# [Essentials] Yu-Gi-Oh! Monsters



## agentgamma (Oct 13, 2008)

SPRING ROLLED


----------



## Raika (Oct 13, 2008)

not funny anyway try spring roll next time


----------



## SeanoRLY? (Oct 13, 2008)

Did anyone else think Dark Magician Girl was hot?

:3


----------



## BlackAce (Oct 13, 2008)

SeanoRLY? said:
			
		

> Did anyone else think Dark Magician Girl was hot?
> 
> :3



Yeah she is kinda hot


----------



## ShadowXP (Oct 13, 2008)

BLUE EYES WHITE DRAGON


----------



## ShadowXP (Oct 13, 2008)

XYZDRAGONCANNONROLL'D


----------



## ShadowXP (Oct 13, 2008)

Black Hole


----------



## Shakraka (Oct 13, 2008)

I've seen a Black Magician Girl doujin; nothing special.


----------



## saxamo (Oct 13, 2008)

i liked that whack skeleton with 300 attack points.


----------



## Raika (Oct 14, 2008)

dark magician girl's so dreamy... hmm an essential is elemental hero flame wingman!!


----------



## dinofan01 (Oct 14, 2008)

Shakraka said:
			
		

> I've seen a Black Magician Girl doujin; nothing special.


My interest has been peaked....I'm so ashamed


----------



## agentgamma (Oct 14, 2008)

LightYagami said:
			
		

> SeanoRLY? said:
> 
> 
> 
> ...



I spring rolled you =_=


----------



## ojsinnerz. (Oct 14, 2008)

Live action movies are almost never good. Haven't we seen enough awful Death Note LAs, and stuff like that? Just like how DBZ movie looks....... yea...


----------



## agentgamma (Oct 14, 2008)

Tropicana said:
			
		

> Live action movies are almost never good. Haven't we seen enough awful Death Note LAs, and stuff like that? Just like how DBZ movie looks....... yea...

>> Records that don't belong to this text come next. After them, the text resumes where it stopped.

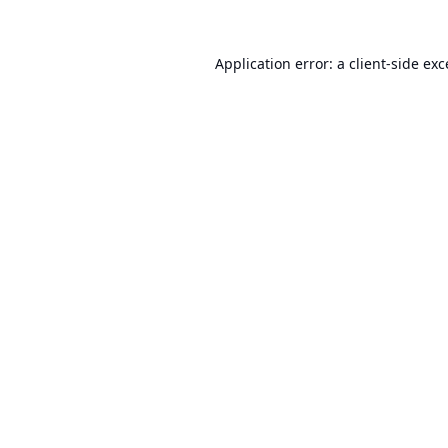
Application error: a
client
-side ex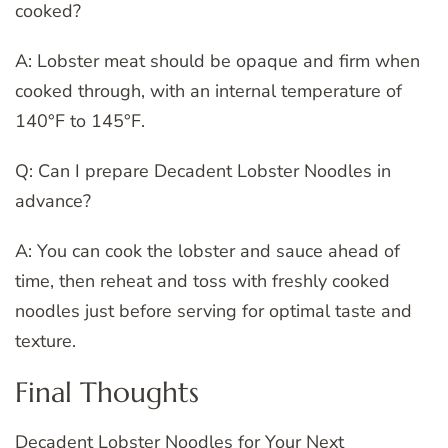
cooked?
A: Lobster meat should be opaque and firm when
cooked through, with an internal temperature of
140°F to 145°F.
Q: Can I prepare Decadent Lobster Noodles in
advance?
A: You can cook the lobster and sauce ahead of
time, then reheat and toss with freshly cooked
noodles just before serving for optimal taste and
texture.
Final Thoughts
Decadent Lobster Noodles for Your Next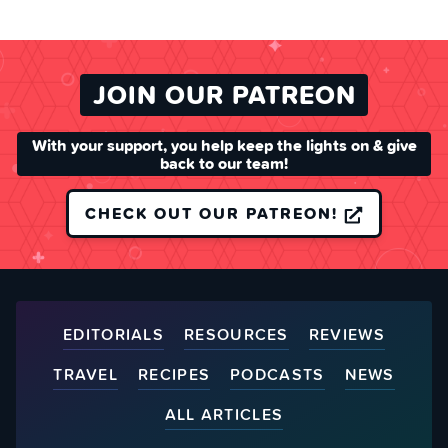
JOIN OUR PATREON
With your support, you help keep the lights on & give
back to our team!
CHECK OUT OUR PATREON!
EDITORIALS
RESOURCES
REVIEWS
TRAVEL
RECIPES
PODCASTS
NEWS
ALL ARTICLES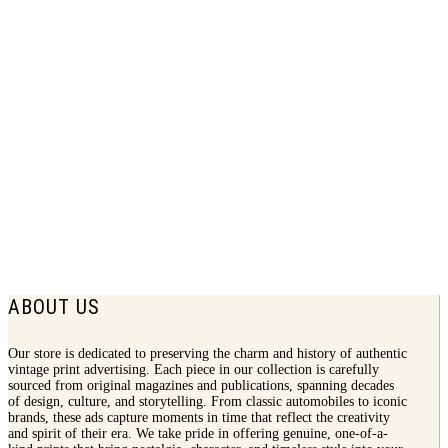
1924 Douglas Shoes Print Ad | Women
Fashion
$
7.50
ABOUT US
Our store is dedicated to preserving the charm and history of authentic
vintage print advertising. Each piece in our collection is carefully
sourced from original magazines and publications, spanning decades
of design, culture, and storytelling. From classic automobiles to iconic
brands, these ads capture moments in time that reflect the creativity
and spirit of their era. We take pride in offering genuine, one-of-a-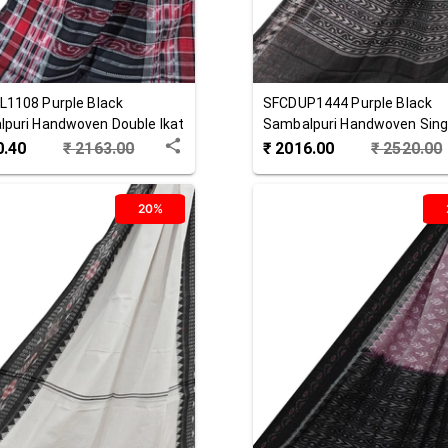
L1108
Purple Black
SFCDUP1444
Purple Black
puri Handwoven Double Ikat
Sambalpuri Handwoven Singl
 Stole
Cotton Dupatta
0.40
₹
2163.00
₹
2016.00
₹
2520.00
20%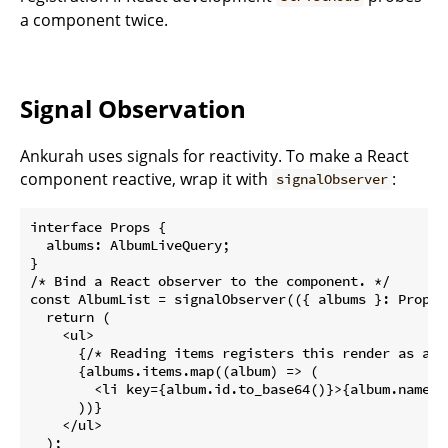
a component twice.
Signal Observation
Ankurah uses signals for reactivity. To make a React
component reactive, wrap it with
:
signalObserver
interface Props {

  albums: AlbumLiveQuery;

}

/* Bind a React observer to the component. */

const AlbumList = signalObserver(({ albums }: Props) 
  return (

    <ul>

      {/* Reading items registers this render as a l
      {albums.items.map((album) => (

        <li key={album.id.to_base64()}>{album.name}</
      ))}

    </ul>

  );
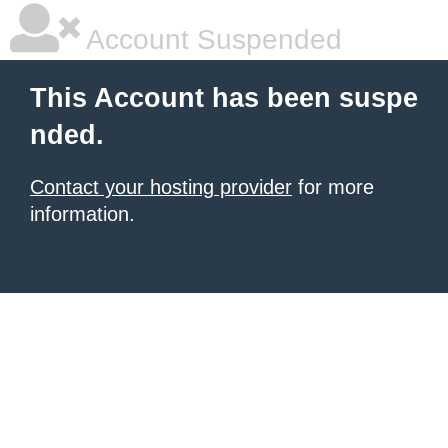
Account Suspended
This Account has been suspe
nded.
Contact your hosting provider
for more
information.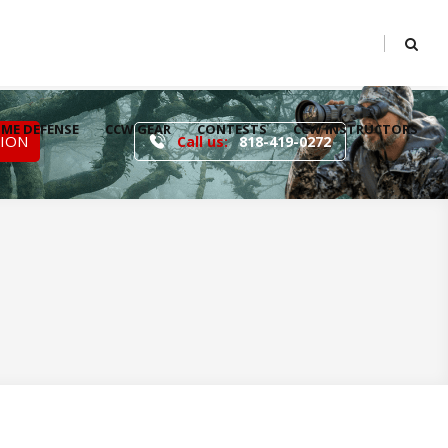
ME DEFENSE
CCW GEAR
CONTESTS
CCW INSTRUCTORS
TION
Call us:
818-419-0272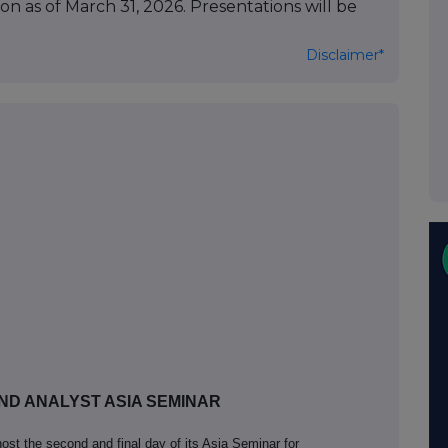
on as of March 31, 2026. Presentations will be
Disclaimer*
ND ANALYST ASIA SEMINAR
ost the second and final day of its Asia Seminar for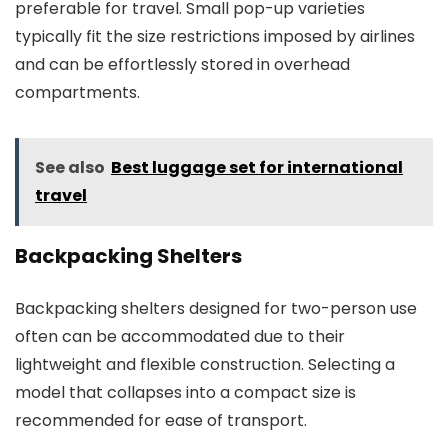
preferable for travel. Small pop-up varieties
typically fit the size restrictions imposed by airlines
and can be effortlessly stored in overhead
compartments.
See also
Best luggage set for international
travel
Backpacking Shelters
Backpacking shelters designed for two-person use
often can be accommodated due to their
lightweight and flexible construction. Selecting a
model that collapses into a compact size is
recommended for ease of transport.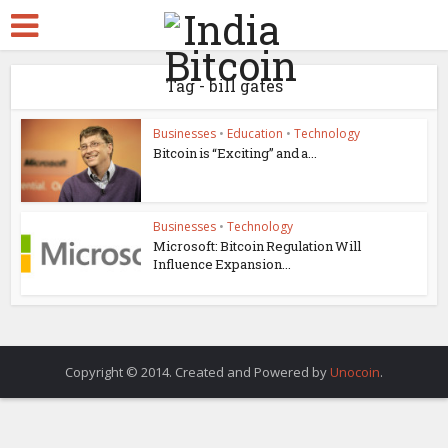
Tag - bill gates
Businesses
•
Education
•
Technology
Bitcoin is “Exciting” and a...
Businesses
•
Technology
Microsoft: Bitcoin Regulation Will
Influence Expansion...
Copyright © 2014. Created and Powered by
Unocoin
.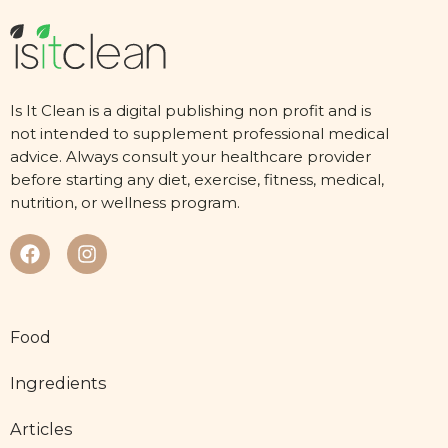
Is It Clean is a digital publishing non profit and is
not intended to supplement professional medical
advice. Always consult your healthcare provider
before starting any diet, exercise, fitness, medical,
nutrition, or wellness program.
Food
Ingredients
Articles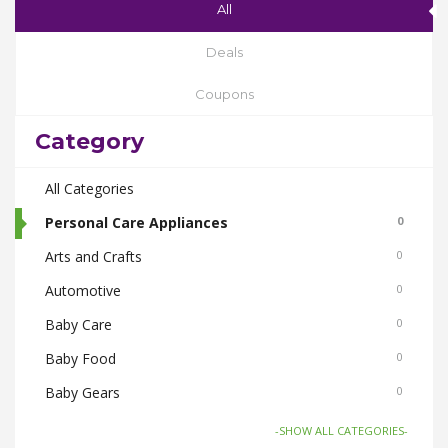
All
Deals
Coupons
Category
All Categories
Personal Care Appliances
0
Arts and Crafts
0
Automotive
0
Baby Care
0
Baby Food
0
Baby Gears
0
Beauty & Spas
0
-SHOW ALL CATEGORIES-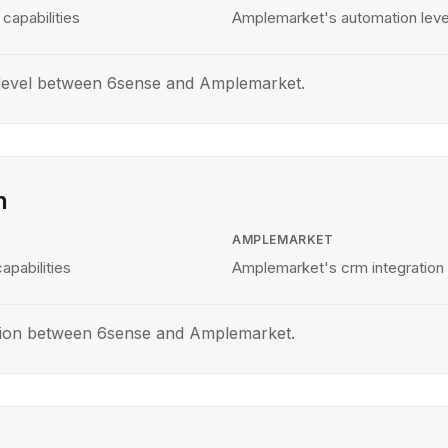
capabilities
Amplemarket's automation level
level between 6sense and Amplemarket.
n
AMPLEMARKET
apabilities
Amplemarket's crm integration 
tion between 6sense and Amplemarket.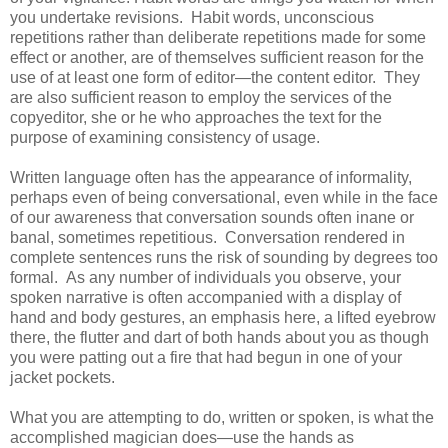
you undertake revisions. Habit words, unconscious
repetitions rather than deliberate repetitions made for some
effect or another, are of themselves sufficient reason for the
use of at least one form of editor—the content editor. They
are also sufficient reason to employ the services of the
copyeditor, she or he who approaches the text for the
purpose of examining consistency of usage.
Written language often has the appearance of informality,
perhaps even of being conversational, even while in the face
of our awareness that conversation sounds often inane or
banal, sometimes repetitious. Conversation rendered in
complete sentences runs the risk of sounding by degrees too
formal. As any number of individuals you observe, your
spoken narrative is often accompanied with a display of
hand and body gestures, an emphasis here, a lifted eyebrow
there, the flutter and dart of both hands about you as though
you were patting out a fire that had begun in one of your
jacket pockets.
What you are attempting to do, written or spoken, is what the
accomplished magician does—use the hands as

fanboys just want to see dmg

...

BUT IN PERSON!!


----------



## AXYPB (Oct 14, 2008)

All of the _Gradius_-related cards.


----------



## ENDscape (Oct 14, 2008)

This awesome card is awesome. See how good she is with a syringe


----------



## agentgamma (Oct 16, 2008)

ENDscape said:
			
		

> This awesome card is awesome. See how good she is with a syringe


Why do i KNOW people are gonna make hentai of this.


----------